(Data items)
┌──
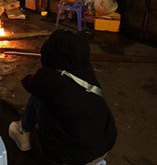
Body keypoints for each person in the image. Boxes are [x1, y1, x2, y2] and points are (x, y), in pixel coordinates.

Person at [8, 29, 117, 165]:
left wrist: (34, 78)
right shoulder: (86, 70)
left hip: (72, 156)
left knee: (39, 96)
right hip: (104, 143)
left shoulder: (49, 77)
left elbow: (29, 83)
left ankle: (22, 132)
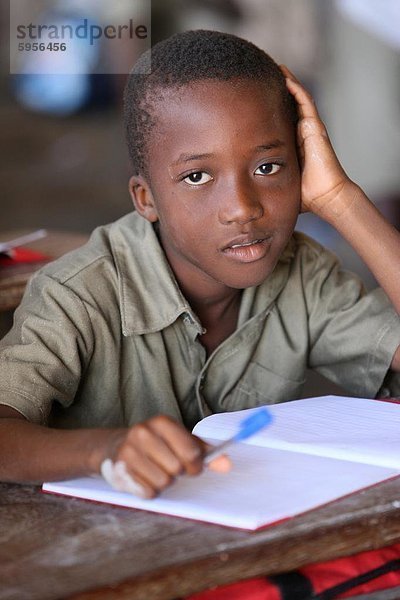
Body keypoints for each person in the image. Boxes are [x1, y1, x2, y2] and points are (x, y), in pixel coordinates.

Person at [1, 30, 400, 499]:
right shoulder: (78, 294)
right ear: (146, 199)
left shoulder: (303, 272)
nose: (242, 208)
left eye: (268, 167)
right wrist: (103, 450)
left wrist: (341, 200)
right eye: (197, 176)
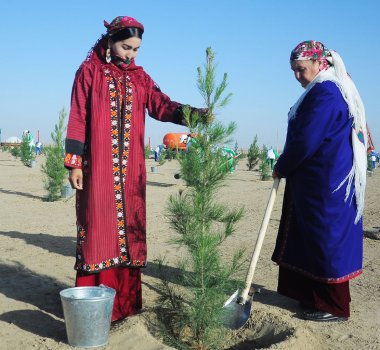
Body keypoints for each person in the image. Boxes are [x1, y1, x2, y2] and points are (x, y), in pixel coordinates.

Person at [64, 16, 207, 322]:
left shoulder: (140, 78)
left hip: (131, 173)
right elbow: (78, 117)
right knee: (98, 231)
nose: (131, 54)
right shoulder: (89, 71)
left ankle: (125, 306)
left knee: (130, 230)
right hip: (98, 169)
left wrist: (195, 115)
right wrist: (74, 163)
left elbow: (161, 105)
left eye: (136, 49)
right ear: (111, 41)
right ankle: (95, 306)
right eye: (126, 47)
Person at [271, 40, 367, 322]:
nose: (297, 76)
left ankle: (333, 306)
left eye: (301, 69)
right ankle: (311, 297)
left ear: (319, 63)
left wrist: (283, 165)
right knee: (308, 239)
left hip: (327, 186)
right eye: (293, 71)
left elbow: (306, 140)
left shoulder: (326, 93)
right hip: (315, 182)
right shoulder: (322, 90)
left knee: (326, 241)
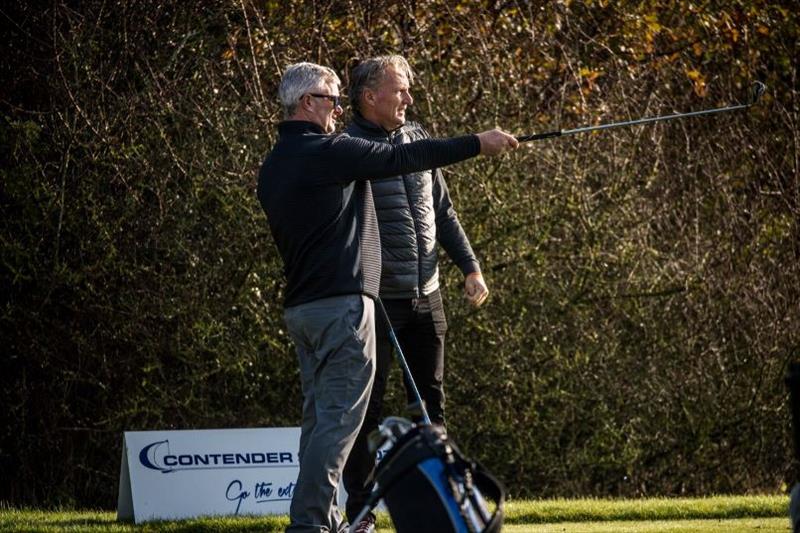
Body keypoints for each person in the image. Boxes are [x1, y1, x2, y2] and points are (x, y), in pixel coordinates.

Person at [256, 61, 518, 533]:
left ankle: (328, 519)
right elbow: (398, 159)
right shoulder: (327, 150)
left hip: (302, 307)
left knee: (319, 423)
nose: (337, 110)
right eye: (332, 101)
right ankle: (311, 525)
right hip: (341, 306)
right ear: (307, 103)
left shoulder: (275, 162)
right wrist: (478, 143)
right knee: (340, 424)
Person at [341, 55, 490, 533]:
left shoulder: (419, 139)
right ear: (369, 97)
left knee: (431, 405)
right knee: (367, 410)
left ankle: (441, 508)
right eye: (399, 89)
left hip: (429, 294)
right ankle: (360, 514)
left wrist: (469, 266)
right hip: (378, 302)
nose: (408, 98)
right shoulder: (347, 147)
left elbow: (443, 213)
└──
## What you will do
Lines from the one containing "right knee: (367, 410)" through the final line of the entries are the only ones to print, and each must match exactly.

## Answer
right knee: (367, 410)
left ankle: (441, 508)
right eye: (399, 89)
left hip: (429, 294)
right ankle: (360, 514)
left wrist: (469, 266)
right hip: (378, 302)
nose: (408, 98)
right shoulder: (347, 147)
left elbow: (443, 213)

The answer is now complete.